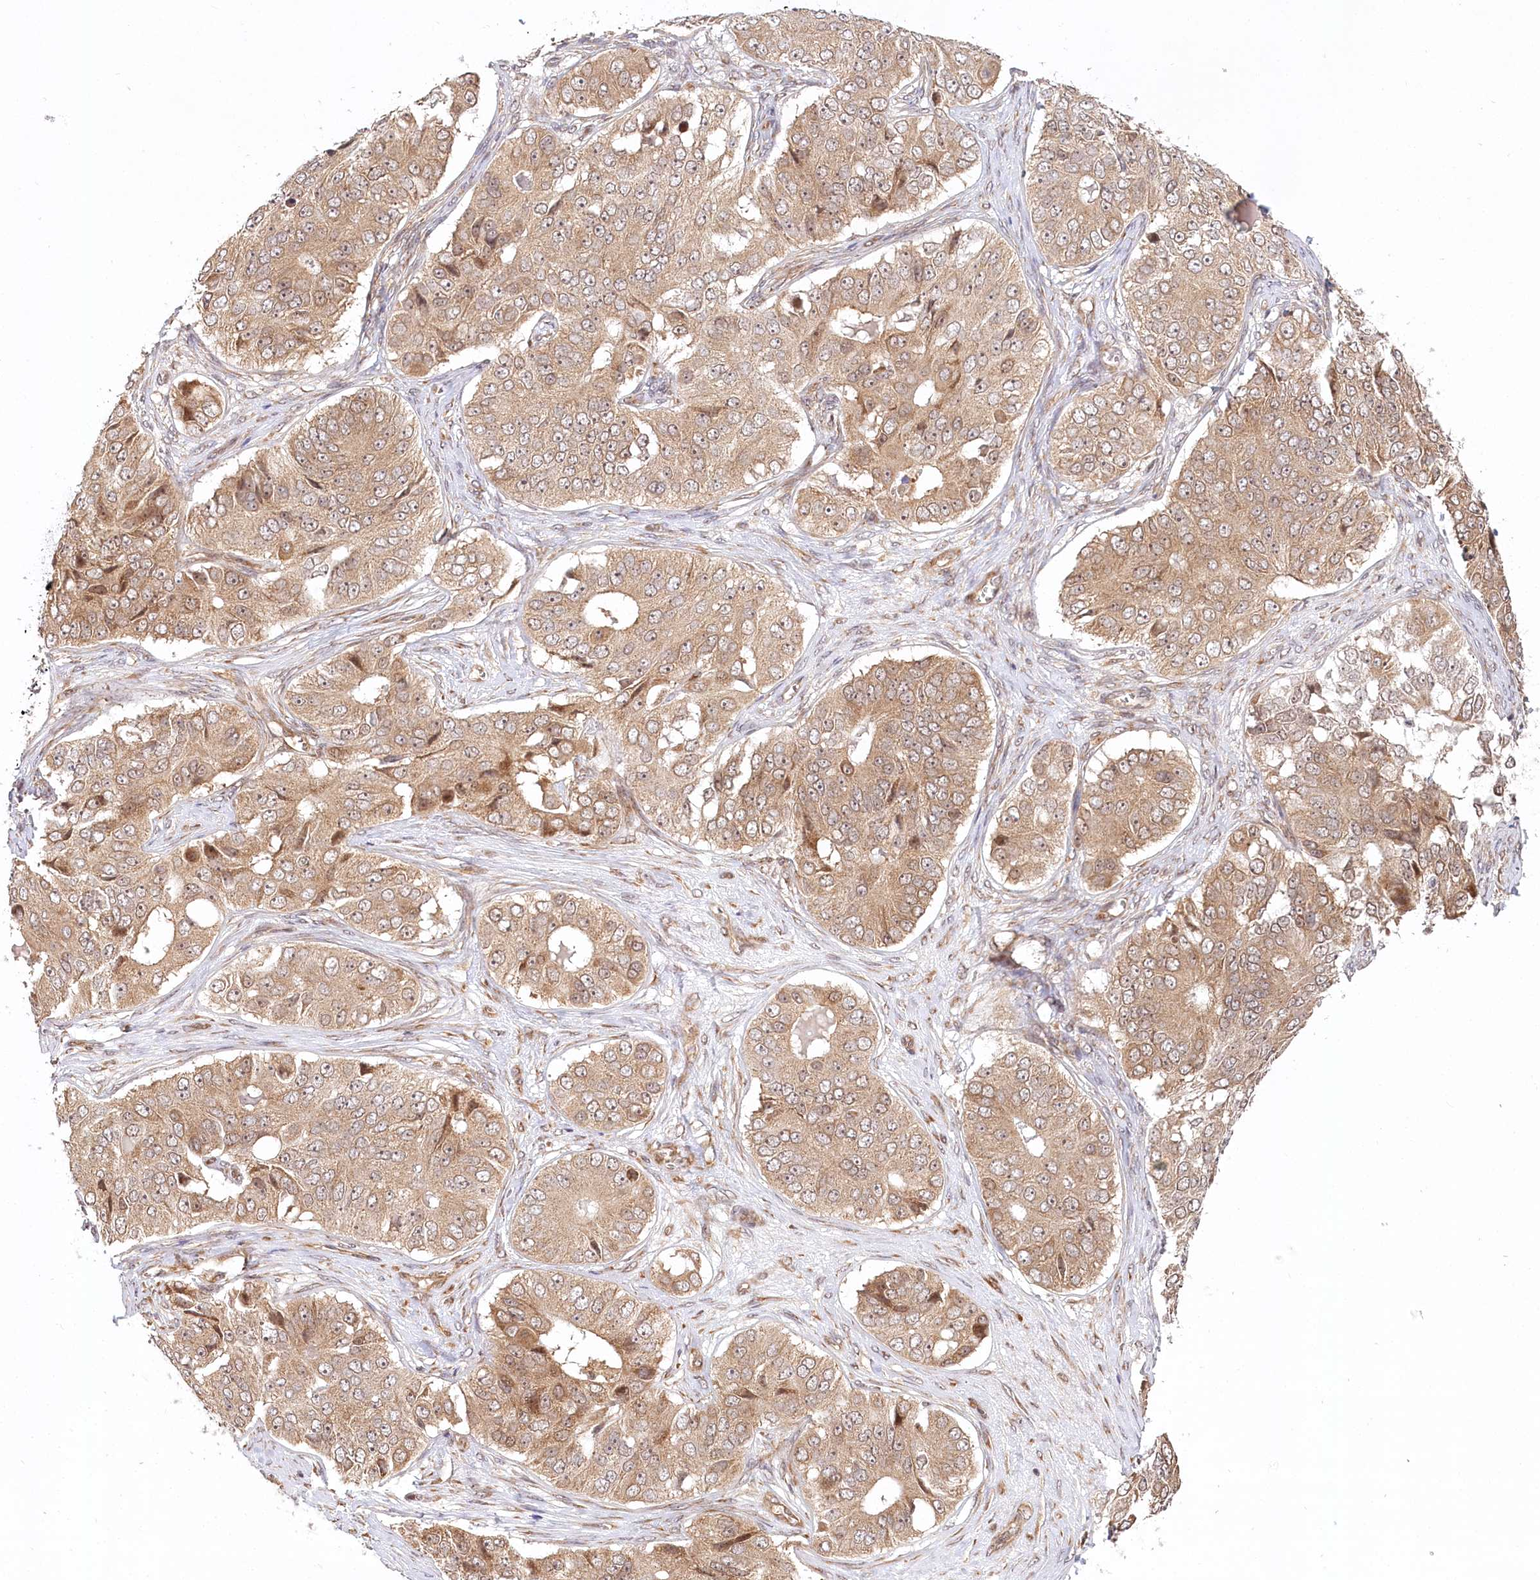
{"staining": {"intensity": "moderate", "quantity": "25%-75%", "location": "cytoplasmic/membranous"}, "tissue": "ovarian cancer", "cell_type": "Tumor cells", "image_type": "cancer", "snomed": [{"axis": "morphology", "description": "Carcinoma, endometroid"}, {"axis": "topography", "description": "Ovary"}], "caption": "IHC (DAB) staining of human ovarian cancer (endometroid carcinoma) shows moderate cytoplasmic/membranous protein staining in approximately 25%-75% of tumor cells.", "gene": "CEP70", "patient": {"sex": "female", "age": 51}}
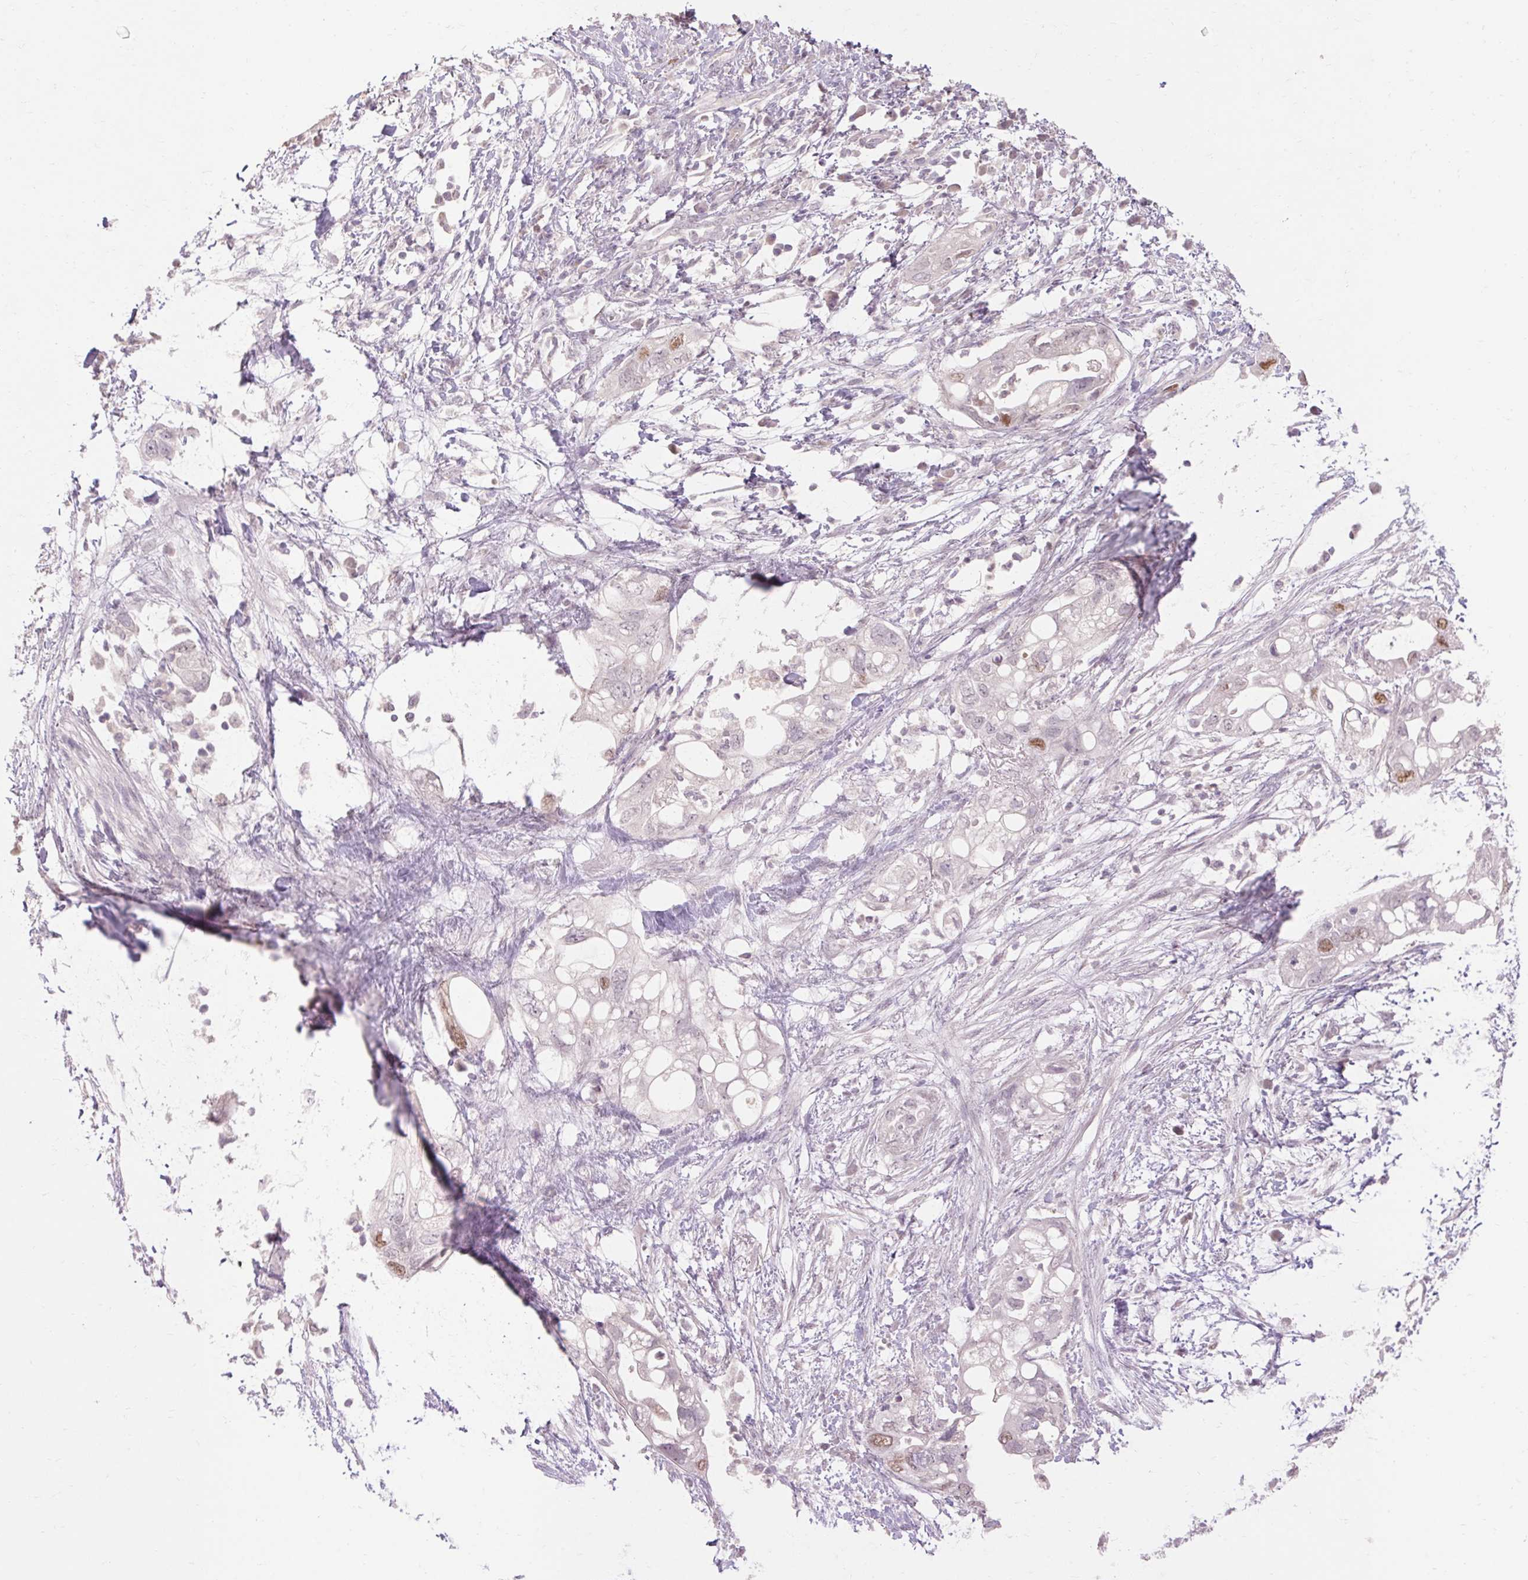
{"staining": {"intensity": "moderate", "quantity": "<25%", "location": "nuclear"}, "tissue": "pancreatic cancer", "cell_type": "Tumor cells", "image_type": "cancer", "snomed": [{"axis": "morphology", "description": "Adenocarcinoma, NOS"}, {"axis": "topography", "description": "Pancreas"}], "caption": "An image of human adenocarcinoma (pancreatic) stained for a protein demonstrates moderate nuclear brown staining in tumor cells.", "gene": "SKP2", "patient": {"sex": "female", "age": 72}}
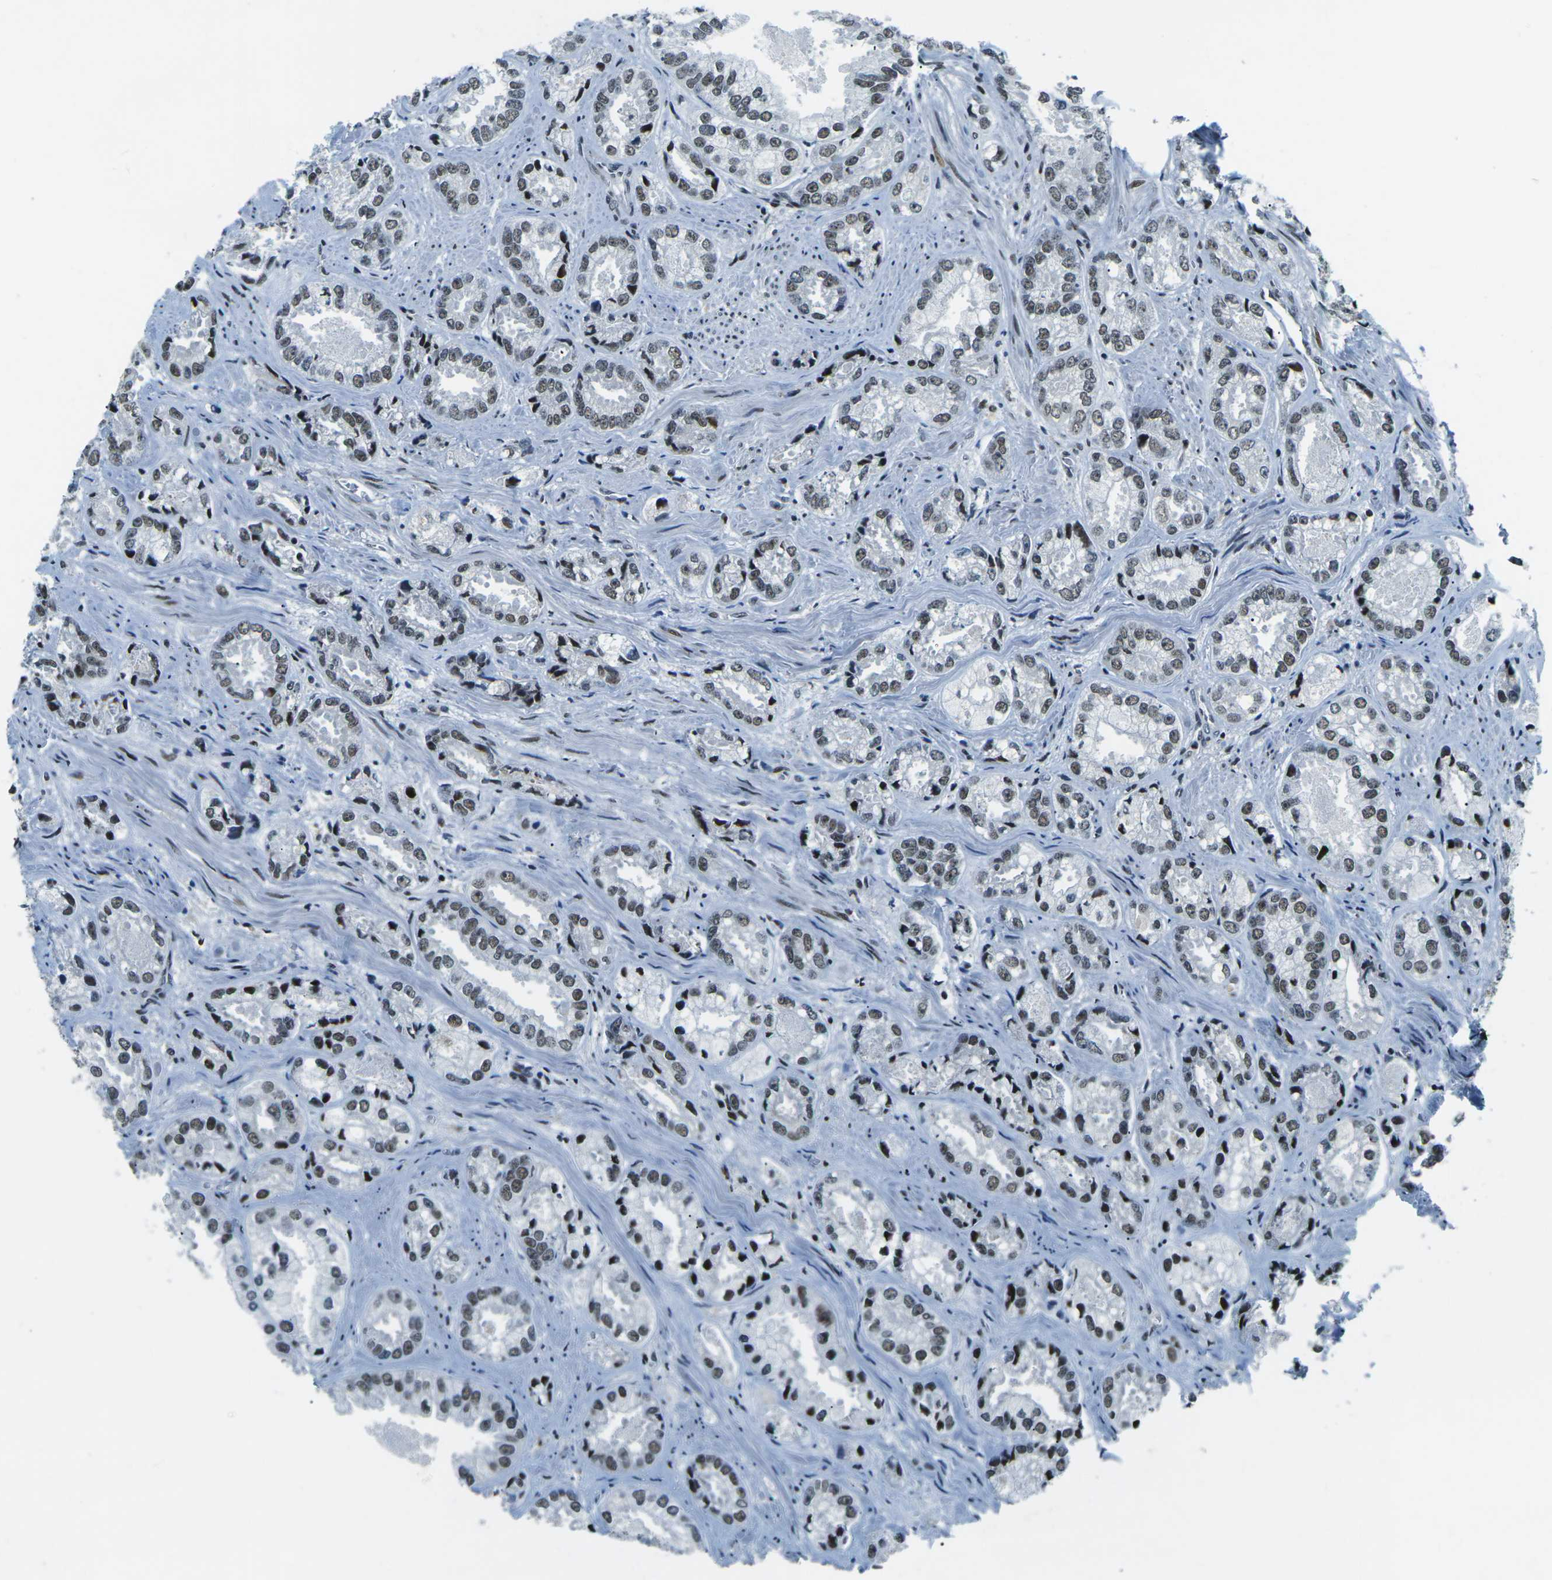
{"staining": {"intensity": "weak", "quantity": ">75%", "location": "nuclear"}, "tissue": "prostate cancer", "cell_type": "Tumor cells", "image_type": "cancer", "snomed": [{"axis": "morphology", "description": "Adenocarcinoma, High grade"}, {"axis": "topography", "description": "Prostate"}], "caption": "Human prostate cancer (high-grade adenocarcinoma) stained with a protein marker reveals weak staining in tumor cells.", "gene": "RBL2", "patient": {"sex": "male", "age": 61}}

## DIRECTIONS
Exactly repeat the material from its first line through the line with "image of human", including both, and leave the pictures and everything else out.

## ANSWER TO THE PROBLEM
{"staining": {"intensity": "moderate", "quantity": "25%-75%", "location": "cytoplasmic/membranous"}, "tissue": "ovarian cancer", "cell_type": "Tumor cells", "image_type": "cancer", "snomed": [{"axis": "morphology", "description": "Carcinoma, endometroid"}, {"axis": "topography", "description": "Ovary"}], "caption": "IHC (DAB) staining of human ovarian cancer (endometroid carcinoma) shows moderate cytoplasmic/membranous protein staining in approximately 25%-75% of tumor cells.", "gene": "CEP70", "patient": {"sex": "female", "age": 51}}
{"staining": {"intensity": "moderate", "quantity": "<25%", "location": "nuclear"}, "tissue": "pancreatic cancer", "cell_type": "Tumor cells", "image_type": "cancer", "snomed": [{"axis": "morphology", "description": "Adenocarcinoma, NOS"}, {"axis": "topography", "description": "Pancreas"}], "caption": "An image of human adenocarcinoma (pancreatic) stained for a protein demonstrates moderate nuclear brown staining in tumor cells.", "gene": "SKP2", "patient": {"sex": "female", "age": 72}}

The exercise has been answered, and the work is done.